%%

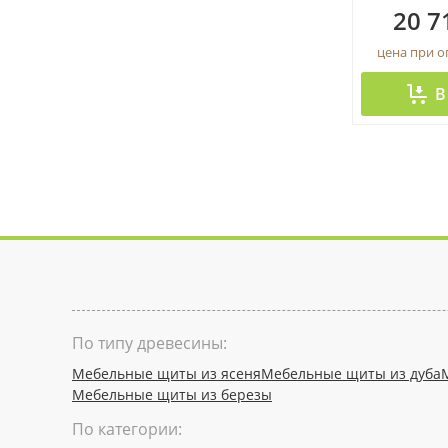
20 7
цена при 
В
По типу древесины:
Мебельные щиты из ясеня
Мебельные щиты из дуба
Мебельные щиты из березы
По категории:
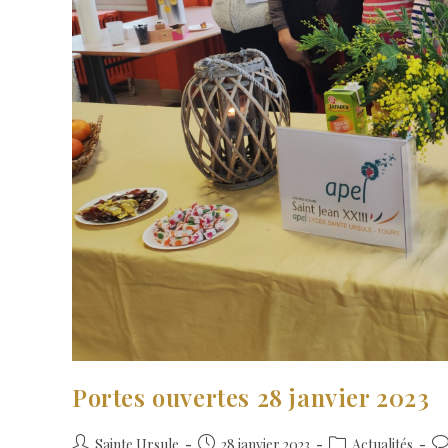
Portes ouvertes 28 janvier 2023
Sainte Ursule
28 janvier 2023
Actualités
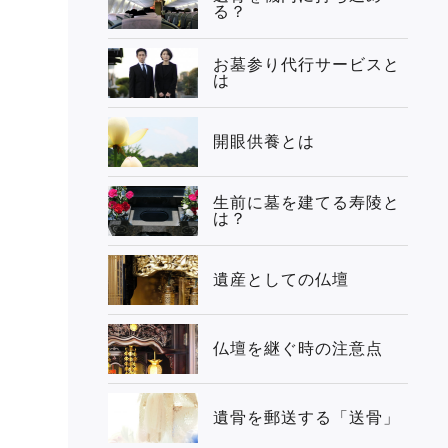
る？
お墓参り代行サービスと
は
開眼供養とは
生前に墓を建てる寿陵と
は？
遺産としての仏壇
仏壇を継ぐ時の注意点
遺骨を郵送する「送骨」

%%

### Exercise objective
Please reproduce the records above exactly, leaving out every picture.

### Problem solution
20 7
цена при 
В
По типу древесины:
Мебельные щиты из ясеня
Мебельные щиты из дуба
Мебельные щиты из березы
По категории:
Portes ouvertes 28 janvier 2023
Sainte Ursule
28 janvier 2023
Actualités
る？
お墓参り代行サービスと
は
開眼供養とは
生前に墓を建てる寿陵と
は？
遺産としての仏壇
仏壇を継ぐ時の注意点
遺骨を郵送する「送骨」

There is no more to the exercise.